クメール族にしてみれば、タイ族からは領土を奪われ、権威を奪われ、身内を殺されたという歴史を持っている。そんな人間たちの言葉を、どうして覚えたいと思うだろうか。同じことはタイ族にも言えるはずだ。
こうした歴史を抱えていると、部外者がいくら調停やら仲介を申し出たとしても、それですんなり収まるわけではないことがわかる。骨肉の恨みが染みついていて、一時的には収まっても、すぐにぶり返す。
別にタイとカンボジアだけの話だけではない。世界中でそうなのだ。こういった衝突を見ると、民族憎悪というのはすぐに消え去らないということが理解できる。それは100年たっても200年たっても消えることはない。
それは民族全体が抱えたPTSD(心的外傷後ストレス障害)と表現してもいいのかもしれない。
民族も言葉もまったく違うというのは、相互理解よりも相互憎悪の方が深まりやすく、どこの国でも隣国同士は仲が悪いからだった。相手の文化も伝統も言葉も「積極的」に拒絶した結果だったのだ。

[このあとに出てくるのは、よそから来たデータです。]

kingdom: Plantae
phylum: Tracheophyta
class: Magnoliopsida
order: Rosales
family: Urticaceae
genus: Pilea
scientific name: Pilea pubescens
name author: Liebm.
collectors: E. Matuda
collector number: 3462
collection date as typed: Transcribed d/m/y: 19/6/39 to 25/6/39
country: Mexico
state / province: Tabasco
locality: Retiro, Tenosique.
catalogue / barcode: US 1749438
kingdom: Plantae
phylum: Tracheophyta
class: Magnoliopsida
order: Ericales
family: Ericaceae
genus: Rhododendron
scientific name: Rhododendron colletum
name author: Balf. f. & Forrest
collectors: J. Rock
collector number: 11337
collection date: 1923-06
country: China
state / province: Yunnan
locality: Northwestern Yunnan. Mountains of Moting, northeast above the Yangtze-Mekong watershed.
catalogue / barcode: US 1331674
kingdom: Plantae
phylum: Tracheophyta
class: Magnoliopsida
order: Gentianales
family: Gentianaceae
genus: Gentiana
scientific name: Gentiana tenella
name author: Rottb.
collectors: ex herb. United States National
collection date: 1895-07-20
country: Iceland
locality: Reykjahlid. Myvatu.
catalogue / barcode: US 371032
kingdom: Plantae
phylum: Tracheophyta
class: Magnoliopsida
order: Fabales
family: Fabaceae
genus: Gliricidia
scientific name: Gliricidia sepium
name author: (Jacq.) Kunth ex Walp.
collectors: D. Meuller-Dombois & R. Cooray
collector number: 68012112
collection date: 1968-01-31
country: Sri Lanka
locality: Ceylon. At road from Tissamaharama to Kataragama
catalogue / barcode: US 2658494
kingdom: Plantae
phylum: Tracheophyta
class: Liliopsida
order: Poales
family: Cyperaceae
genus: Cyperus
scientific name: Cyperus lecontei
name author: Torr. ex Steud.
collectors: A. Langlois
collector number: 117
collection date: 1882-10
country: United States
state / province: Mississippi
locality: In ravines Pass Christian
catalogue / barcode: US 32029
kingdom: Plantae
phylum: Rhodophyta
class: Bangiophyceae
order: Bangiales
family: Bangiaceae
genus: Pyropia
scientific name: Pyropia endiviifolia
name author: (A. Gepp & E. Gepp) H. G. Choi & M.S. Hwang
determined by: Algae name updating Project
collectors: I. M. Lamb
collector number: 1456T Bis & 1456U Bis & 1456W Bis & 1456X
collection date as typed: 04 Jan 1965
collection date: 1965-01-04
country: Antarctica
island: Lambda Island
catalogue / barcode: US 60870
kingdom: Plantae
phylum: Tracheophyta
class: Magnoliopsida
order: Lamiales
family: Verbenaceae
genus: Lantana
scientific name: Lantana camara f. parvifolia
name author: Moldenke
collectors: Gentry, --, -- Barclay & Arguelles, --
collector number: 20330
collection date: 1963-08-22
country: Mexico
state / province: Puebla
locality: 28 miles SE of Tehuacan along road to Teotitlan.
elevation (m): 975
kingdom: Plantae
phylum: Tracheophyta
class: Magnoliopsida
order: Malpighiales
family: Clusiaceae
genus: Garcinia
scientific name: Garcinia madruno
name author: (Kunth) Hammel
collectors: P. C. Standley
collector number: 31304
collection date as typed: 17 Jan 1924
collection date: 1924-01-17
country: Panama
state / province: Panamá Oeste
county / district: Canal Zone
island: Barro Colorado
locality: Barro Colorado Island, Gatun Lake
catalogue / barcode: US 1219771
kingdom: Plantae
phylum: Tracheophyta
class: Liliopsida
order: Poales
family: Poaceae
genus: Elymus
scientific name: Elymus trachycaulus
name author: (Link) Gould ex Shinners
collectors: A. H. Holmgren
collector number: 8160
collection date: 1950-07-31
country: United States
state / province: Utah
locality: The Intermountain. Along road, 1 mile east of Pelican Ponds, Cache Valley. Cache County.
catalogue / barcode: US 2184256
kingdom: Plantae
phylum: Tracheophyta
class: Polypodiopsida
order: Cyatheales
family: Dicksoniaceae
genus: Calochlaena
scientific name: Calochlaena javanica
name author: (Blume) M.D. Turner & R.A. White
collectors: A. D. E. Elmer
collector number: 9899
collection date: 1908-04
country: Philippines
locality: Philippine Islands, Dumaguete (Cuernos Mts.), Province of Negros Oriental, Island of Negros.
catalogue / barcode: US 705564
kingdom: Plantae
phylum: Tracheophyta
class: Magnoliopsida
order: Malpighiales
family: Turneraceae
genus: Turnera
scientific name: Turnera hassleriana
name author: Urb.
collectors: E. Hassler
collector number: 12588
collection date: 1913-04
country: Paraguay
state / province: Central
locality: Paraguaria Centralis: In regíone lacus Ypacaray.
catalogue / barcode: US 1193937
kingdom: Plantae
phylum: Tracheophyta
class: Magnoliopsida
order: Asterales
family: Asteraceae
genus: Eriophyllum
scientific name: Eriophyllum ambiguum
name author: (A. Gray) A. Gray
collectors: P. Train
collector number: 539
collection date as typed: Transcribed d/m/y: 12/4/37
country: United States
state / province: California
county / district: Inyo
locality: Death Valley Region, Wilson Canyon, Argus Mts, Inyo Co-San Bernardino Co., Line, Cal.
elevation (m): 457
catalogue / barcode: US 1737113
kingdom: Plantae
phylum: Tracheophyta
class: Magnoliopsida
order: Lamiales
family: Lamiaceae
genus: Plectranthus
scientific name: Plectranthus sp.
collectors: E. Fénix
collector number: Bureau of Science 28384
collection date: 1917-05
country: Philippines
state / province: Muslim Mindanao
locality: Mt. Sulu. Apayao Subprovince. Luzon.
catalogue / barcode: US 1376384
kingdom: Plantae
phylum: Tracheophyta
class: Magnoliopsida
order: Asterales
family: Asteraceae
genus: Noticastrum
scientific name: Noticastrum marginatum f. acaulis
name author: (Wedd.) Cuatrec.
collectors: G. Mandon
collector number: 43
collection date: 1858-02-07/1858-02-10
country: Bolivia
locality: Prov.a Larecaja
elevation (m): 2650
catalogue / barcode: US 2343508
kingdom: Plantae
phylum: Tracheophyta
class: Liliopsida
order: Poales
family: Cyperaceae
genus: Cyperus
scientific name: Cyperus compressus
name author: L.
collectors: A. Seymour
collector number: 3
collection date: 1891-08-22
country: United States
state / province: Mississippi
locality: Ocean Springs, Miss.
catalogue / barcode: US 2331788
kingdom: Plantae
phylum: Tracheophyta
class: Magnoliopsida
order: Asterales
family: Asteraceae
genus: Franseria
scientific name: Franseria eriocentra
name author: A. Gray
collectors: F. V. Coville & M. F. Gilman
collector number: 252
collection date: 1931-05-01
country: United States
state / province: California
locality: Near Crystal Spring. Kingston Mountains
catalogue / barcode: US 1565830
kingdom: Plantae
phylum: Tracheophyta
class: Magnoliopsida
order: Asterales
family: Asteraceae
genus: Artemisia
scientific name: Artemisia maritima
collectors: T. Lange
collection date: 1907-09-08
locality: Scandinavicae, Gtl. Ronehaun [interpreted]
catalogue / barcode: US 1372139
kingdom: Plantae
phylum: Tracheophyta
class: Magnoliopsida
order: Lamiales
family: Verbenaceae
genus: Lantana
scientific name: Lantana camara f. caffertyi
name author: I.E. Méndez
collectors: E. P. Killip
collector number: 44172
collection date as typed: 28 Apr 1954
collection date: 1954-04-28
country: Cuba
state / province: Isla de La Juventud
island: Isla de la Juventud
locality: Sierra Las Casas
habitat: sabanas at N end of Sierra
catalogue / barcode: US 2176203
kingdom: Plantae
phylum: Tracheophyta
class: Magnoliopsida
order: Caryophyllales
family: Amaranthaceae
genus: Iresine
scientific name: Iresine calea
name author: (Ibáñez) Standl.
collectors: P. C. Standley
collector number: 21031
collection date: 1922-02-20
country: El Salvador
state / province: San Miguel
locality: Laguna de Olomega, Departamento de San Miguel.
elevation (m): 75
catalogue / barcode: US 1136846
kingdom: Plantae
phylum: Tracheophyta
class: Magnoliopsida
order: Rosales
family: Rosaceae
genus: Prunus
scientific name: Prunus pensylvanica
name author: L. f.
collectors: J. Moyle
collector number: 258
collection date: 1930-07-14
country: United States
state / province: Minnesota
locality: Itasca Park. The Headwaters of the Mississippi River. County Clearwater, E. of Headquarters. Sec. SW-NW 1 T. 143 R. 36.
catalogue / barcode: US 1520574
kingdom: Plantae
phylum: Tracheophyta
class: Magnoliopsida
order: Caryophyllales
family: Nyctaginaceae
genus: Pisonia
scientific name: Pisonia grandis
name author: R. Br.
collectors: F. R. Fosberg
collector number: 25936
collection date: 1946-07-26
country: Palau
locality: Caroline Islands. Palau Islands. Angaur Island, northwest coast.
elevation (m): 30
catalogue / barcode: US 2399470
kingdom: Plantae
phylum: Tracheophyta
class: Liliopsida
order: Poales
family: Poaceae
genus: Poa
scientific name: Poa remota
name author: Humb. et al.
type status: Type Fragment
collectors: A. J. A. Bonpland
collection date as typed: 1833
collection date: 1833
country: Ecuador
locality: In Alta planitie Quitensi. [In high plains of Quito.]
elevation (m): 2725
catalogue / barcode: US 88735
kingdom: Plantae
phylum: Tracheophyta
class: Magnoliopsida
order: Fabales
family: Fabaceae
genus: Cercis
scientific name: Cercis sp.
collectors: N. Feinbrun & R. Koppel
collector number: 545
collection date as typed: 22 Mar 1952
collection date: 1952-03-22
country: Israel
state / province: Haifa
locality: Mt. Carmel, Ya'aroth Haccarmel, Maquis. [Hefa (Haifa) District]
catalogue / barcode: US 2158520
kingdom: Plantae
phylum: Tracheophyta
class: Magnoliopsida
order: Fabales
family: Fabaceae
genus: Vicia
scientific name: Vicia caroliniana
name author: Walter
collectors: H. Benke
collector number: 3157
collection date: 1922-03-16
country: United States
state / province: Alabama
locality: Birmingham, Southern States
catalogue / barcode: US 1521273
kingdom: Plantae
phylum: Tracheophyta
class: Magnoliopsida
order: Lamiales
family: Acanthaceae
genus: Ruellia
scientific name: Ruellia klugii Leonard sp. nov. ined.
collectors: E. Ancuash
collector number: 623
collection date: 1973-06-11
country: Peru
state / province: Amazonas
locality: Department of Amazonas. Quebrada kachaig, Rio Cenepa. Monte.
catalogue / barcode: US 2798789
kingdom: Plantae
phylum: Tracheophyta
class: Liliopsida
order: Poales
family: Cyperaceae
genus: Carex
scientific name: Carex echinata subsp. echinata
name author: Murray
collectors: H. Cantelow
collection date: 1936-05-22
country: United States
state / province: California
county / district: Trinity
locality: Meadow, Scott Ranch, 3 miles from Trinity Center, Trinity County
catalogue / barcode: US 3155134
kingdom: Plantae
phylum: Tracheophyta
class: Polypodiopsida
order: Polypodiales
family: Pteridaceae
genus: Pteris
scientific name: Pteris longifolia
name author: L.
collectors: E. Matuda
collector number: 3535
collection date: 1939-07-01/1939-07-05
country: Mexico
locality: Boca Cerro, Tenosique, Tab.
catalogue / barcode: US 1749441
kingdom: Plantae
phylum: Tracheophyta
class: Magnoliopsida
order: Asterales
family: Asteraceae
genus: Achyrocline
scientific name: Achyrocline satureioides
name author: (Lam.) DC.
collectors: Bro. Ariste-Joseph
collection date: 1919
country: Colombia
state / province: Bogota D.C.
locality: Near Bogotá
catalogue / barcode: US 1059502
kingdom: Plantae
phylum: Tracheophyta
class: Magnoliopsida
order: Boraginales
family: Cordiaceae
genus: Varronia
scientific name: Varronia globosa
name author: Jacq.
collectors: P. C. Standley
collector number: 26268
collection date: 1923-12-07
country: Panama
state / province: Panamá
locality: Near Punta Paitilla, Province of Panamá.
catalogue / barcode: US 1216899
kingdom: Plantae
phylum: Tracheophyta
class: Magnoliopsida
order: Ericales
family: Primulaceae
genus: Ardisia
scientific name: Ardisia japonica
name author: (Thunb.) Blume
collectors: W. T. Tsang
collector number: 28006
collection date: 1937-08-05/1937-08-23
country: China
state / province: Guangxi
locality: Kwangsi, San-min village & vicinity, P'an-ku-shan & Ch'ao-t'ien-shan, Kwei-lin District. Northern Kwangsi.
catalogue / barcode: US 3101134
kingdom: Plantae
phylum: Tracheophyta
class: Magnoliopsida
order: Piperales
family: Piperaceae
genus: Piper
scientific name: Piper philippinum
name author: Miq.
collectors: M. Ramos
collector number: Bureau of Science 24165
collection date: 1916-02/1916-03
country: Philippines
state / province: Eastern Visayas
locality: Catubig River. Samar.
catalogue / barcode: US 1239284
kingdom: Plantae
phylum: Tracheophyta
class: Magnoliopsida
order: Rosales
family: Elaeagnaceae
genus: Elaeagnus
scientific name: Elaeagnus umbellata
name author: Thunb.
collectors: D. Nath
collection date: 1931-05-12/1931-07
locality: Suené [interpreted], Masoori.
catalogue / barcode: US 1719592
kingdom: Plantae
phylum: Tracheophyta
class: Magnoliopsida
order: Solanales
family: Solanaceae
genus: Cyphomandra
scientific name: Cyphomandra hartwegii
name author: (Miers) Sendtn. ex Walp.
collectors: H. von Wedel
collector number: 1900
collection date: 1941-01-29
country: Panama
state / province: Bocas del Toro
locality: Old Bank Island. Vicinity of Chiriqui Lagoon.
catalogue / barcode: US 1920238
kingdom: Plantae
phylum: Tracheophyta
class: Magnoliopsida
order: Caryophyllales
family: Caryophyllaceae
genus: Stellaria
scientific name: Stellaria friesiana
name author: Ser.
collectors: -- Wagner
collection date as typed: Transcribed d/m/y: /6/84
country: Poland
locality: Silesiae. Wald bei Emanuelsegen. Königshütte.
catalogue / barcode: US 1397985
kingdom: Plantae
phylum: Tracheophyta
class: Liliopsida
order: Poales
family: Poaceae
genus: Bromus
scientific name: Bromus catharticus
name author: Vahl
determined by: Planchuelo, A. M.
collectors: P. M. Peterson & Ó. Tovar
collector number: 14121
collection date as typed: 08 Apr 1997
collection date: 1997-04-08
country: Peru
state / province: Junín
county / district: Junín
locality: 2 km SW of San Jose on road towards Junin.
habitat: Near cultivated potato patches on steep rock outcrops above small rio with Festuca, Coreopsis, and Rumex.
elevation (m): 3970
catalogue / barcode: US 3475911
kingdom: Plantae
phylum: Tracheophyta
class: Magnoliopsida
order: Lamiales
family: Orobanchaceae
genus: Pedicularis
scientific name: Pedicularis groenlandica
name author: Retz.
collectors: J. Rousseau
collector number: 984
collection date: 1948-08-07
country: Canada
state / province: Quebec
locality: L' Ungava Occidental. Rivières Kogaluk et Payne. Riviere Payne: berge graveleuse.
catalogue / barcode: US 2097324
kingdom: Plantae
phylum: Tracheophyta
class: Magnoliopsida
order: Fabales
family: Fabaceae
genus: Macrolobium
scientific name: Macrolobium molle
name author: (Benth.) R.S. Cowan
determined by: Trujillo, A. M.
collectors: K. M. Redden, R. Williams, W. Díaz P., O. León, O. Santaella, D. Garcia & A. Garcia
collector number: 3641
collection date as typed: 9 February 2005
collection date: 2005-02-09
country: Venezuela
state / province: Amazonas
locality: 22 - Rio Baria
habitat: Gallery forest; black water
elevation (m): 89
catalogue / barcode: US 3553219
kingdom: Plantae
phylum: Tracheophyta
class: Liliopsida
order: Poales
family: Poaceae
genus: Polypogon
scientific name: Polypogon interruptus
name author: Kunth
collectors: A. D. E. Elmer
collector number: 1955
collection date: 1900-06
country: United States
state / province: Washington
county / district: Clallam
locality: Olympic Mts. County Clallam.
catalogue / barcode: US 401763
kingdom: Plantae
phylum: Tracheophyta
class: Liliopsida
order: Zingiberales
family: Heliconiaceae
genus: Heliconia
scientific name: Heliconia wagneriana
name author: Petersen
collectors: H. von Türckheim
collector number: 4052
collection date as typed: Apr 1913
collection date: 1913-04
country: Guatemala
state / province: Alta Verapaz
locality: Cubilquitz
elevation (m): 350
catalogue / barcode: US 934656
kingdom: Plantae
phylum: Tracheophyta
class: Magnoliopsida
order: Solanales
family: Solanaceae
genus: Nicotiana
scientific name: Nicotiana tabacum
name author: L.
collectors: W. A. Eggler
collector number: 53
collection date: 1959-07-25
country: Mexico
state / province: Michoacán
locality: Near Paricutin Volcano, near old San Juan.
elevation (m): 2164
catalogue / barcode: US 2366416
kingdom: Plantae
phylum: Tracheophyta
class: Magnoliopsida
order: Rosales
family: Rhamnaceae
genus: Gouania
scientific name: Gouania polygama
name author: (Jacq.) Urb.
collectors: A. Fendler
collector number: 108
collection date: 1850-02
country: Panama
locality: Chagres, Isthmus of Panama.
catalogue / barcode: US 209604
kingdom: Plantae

ヨーロッパでも、それぞれの国、それぞれの民族では、常に戦争があって、民族憎悪があった。今でも隣国同士は基本的に仲が悪い。EU(欧州連合)も、うまく回っているときはいいが、いったん歯車が狂うと相互不信が噴出する。
何百年も隣り合っていて言葉が融合できなかったのは、結局こういうことだったのだろう。「民族憎悪」「隣国憎悪」が言葉の共通化を邪魔しているのだ。
相手の言葉を受け入れて自分たちの文化の中に融合するというのは、その前に相手の文化や歴史が尊重できなければならないということでもある。憎悪があれば、尊重も何もない。
だから、言葉は憎悪によって分断されてしまう。